House debates
Thursday, 22 June 2023
Matters of Public Importance
Aboriginal and Torres Strait Islander Voice
4:10 pm
Gavin Pearce (Braddon, Liberal Party, Shadow Assistant Minister for Health, Aged Care and Indigenous Health Services) Share this | Hansard source
It is clear that too many Indigenous Australians still are experiencing unacceptable disadvantage. That is clear. That breaks my heart. It breaks our collective hearts. It is unacceptable. Now is our defining moment to work together to bring about real change and to close the gap. The question before us is not about whether our First Nations people should be heard. Of course they should be heard. The question before us is not whether we should recognise Aboriginal Torres Strait Islander peoples in the Constitution of Australia. Of course, we should. That is a fact. The question before us is whether altering the Constitution is the right mechanism to bring about lasting improvement on the ground to those heartbreaking statistics that we hear and to improve the lives of Aboriginal and Torres Strait Islander peoples so that they live a better life in a better community.
As Australians make their deliberations, I urge them to look inside their hearts and to ask themselves this question: Am I 100 per cent sure that making this decision on this referendum is the right decision? And am I certain that that will change outcomes on the ground for Indigenous kids in the next generation? Changing the Constitution is an appropriate mechanism and that will bring about, as I said, improved outcomes for our First Nations people. I do so from a very heartfelt position.

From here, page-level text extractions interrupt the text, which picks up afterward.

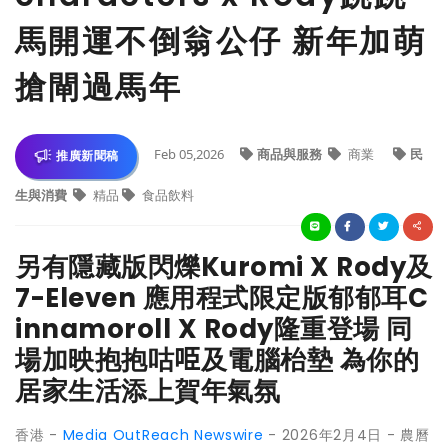
馬開運不倒翁公仔 新年加萌
搶閘過馬年
Feb 05,2026
商品與服務
商業
民
推廣新聞稿
生與消費
精品
食品飲料
另有隱藏版閃爍Kuromi X Rody及
7-Eleven 應用程式限定版郁郁耳C
innamoroll X Rody隆重登場 同
場加映抱抱咕𠱸及電腦枱墊 為你的
居家生活添上賀年氣氛
香港 -
Media OutReach Newswire
- 2026年2月4日 - 農曆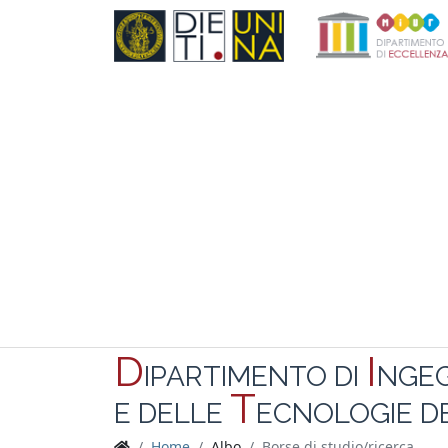
D
I
IPARTIMENTO DI
NGE
T
E DELLE
ECNOLOGIE DE
Home
Albo
Borse di studio/ricerca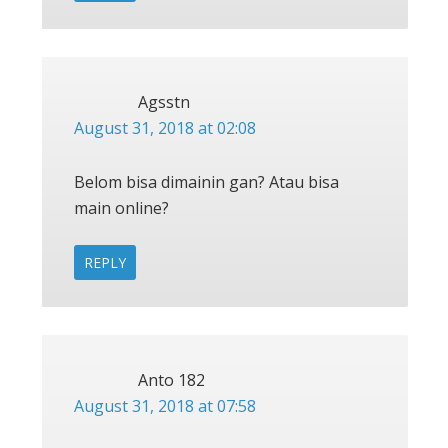
Agsstn
August 31, 2018 at 02:08
Belom bisa dimainin gan? Atau bisa
main online?
REPLY
Anto 182
August 31, 2018 at 07:58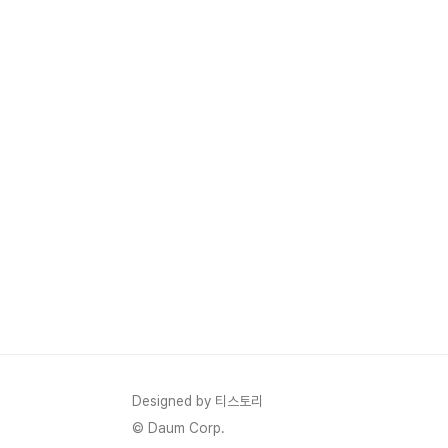
Designed by 티스토리
© Daum Corp.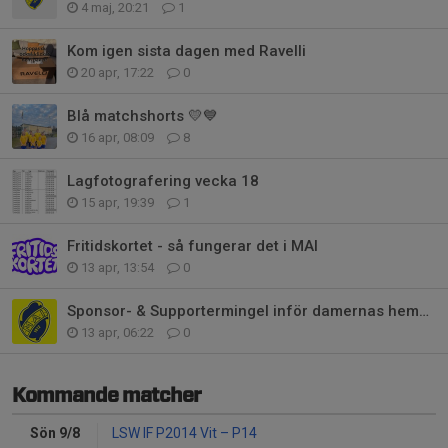
4 maj, 20:21
1
Kom igen sista dagen med Ravelli
20 apr, 17:22
0
Blå matchshorts 💛💙
16 apr, 08:09
8
Lagfotografering vecka 18
15 apr, 19:39
1
Fritidskortet - så fungerar det i MAI
13 apr, 13:54
0
Sponsor- & Supportermingel inför damernas hemmapremiär 19/4
13 apr, 06:22
0
Kommande matcher
Sön 9/8
LSW IF P2014 Vit
–
P14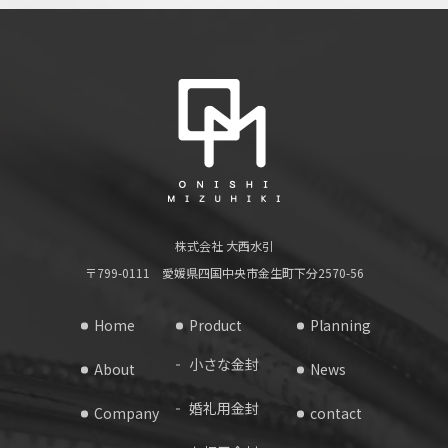
株式会社 大西水引
〒799-0111 愛媛県四国中央市金生町下分2570-56
Home
Product
Planning
小さな金封
About
News
婚礼用金封
Company
contact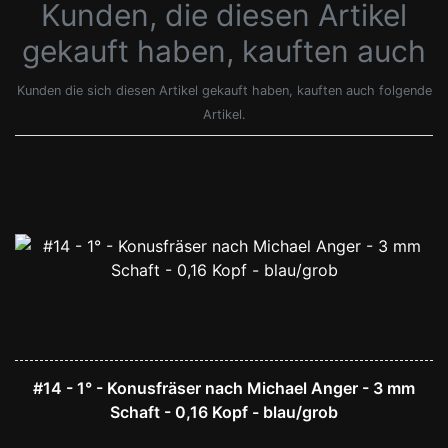
Kunden, die diesen Artikel
gekauft haben, kauften auch
Kunden die sich diesen Artikel gekauft haben, kauften auch folgende
Artikel.
#14 - 1° - Konusfräser nach Michael Anger - 3 mm
Schaft - 0,16 Kopf - blau/grob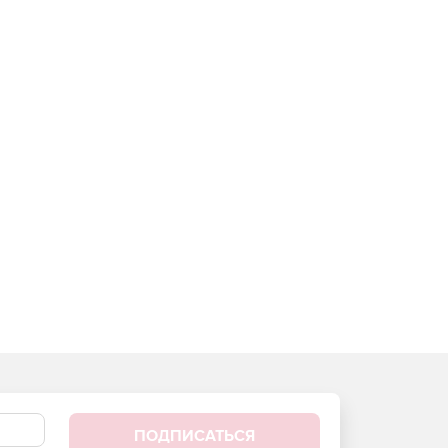
ПОДПИСАТЬСЯ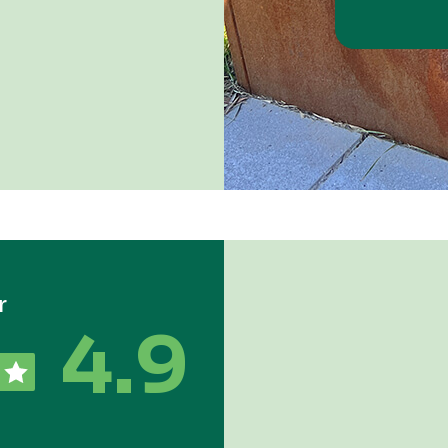
r
4.9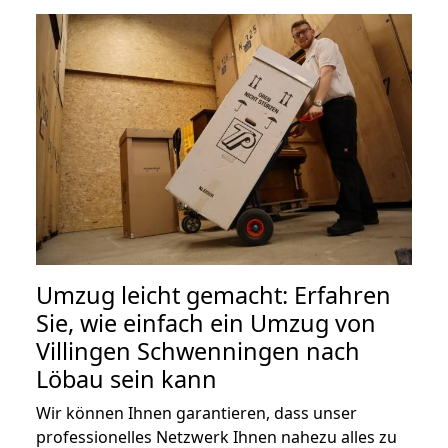
Umzug leicht gemacht: Erfahren
Sie, wie einfach ein Umzug von
Villingen Schwenningen nach
Löbau sein kann
Wir können Ihnen garantieren, dass unser
professionelles Netzwerk Ihnen nahezu alles zu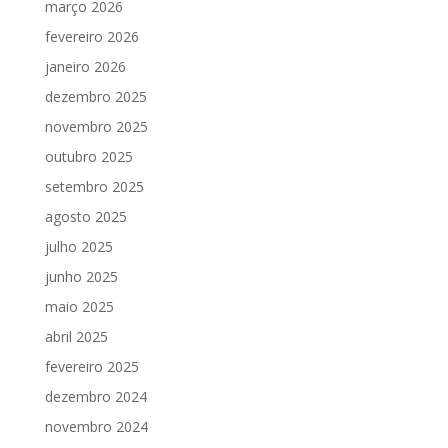
março 2026
fevereiro 2026
janeiro 2026
dezembro 2025
novembro 2025
outubro 2025
setembro 2025
agosto 2025
julho 2025
junho 2025
maio 2025
abril 2025
fevereiro 2025
dezembro 2024
novembro 2024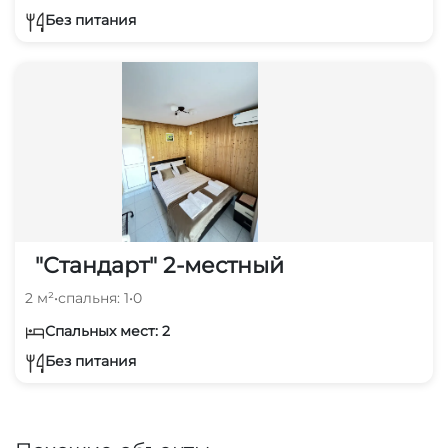
Без питания
"Стандарт" 2-местный
2 м²
•
спальня: 1
•
0
Спальных мест: 2
Без питания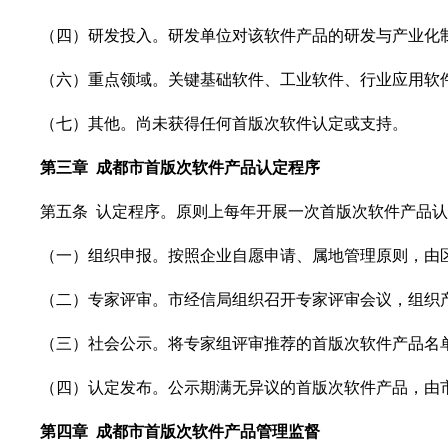
（四）研发投入。研发单位对该软件产品的研发与产业化制
（六）重点领域。关键基础软件、工业软件、行业应用软件
（七）其他。尚未获得任何首版次软件认定或支持。
第三章
成都市首版次软件产品
认定程序
第五条
认定程序。原则上每年开展一次首版次软件产品认
（一）组织申报。按照企业自愿申请、属地管理原则，由区
（二）专家评审。市经信局组织召开专家评审会议，组织产
（三）社会公示。将专家组评审推荐的首版次软件产品名单
（四）认定发布。公示期满无异议的首版次软件产品，由市
第四章
成都市首版次软件产品
管理监督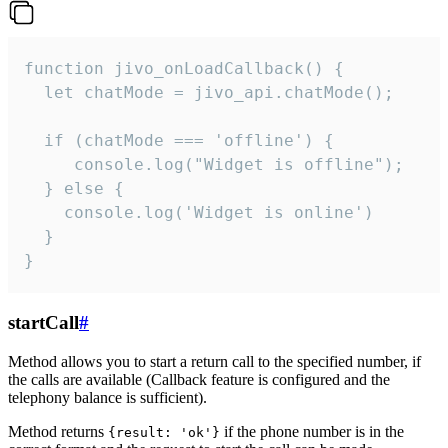
function jivo_onLoadCallback() {

  let chatMode = jivo_api.chatMode();

  if (chatMode === 'offline') {

     console.log("Widget is offline");

  } else {

    console.log('Widget is online')

  }

}
startCall
#
Method allows you to start a return call to the specified number, if
the calls are available (Callback feature is configured and the
telephony balance is sufficient).
Method returns
if the phone number is in the
{result: 'ok'}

I think back to my time in NORFORCE. NORFORCE is an Army unit which is responsible for surveillance and reconnaissance in remote northern Australia. It is where we involve our Indigenous communities, our Indigenous soldiers. We sign them up, and they protect our coastlines. We are trained to live in the bush there, mostly by the aunties. I remember looking into their eyes, as they taught me schools that kept me alive. I can't explain to this place the amount of love and respect that I have for those aunties. I still today remember them.
I still today remember some of those diggers that I took on who had no future at all. I had one bloke who came to me with a torn pair of jeans, a T-shirt and a toothbrush. He had no future at all. He was in trouble with the law and they gave him to me to sort him out. Well, that soldier, after some training and some leadership, led a team from the 3rd Battalion of the Royal Australian Regiment into Afghanistan and won a medal for gallantry for leading a team. He now has the respect of his community, and young kids from the community are also signing up for NORFORCE.
So you see what I mean about the infectious nature of lifting self-esteem, of raising the confidence level, of showing that leadership. But it needs to happen on the ground. It needs to happen where the herd is. That leadership needs to come from those leaders on the ground, and that is where we need to focus, not on some elitist committee in Canberra. On the ground where the herd is.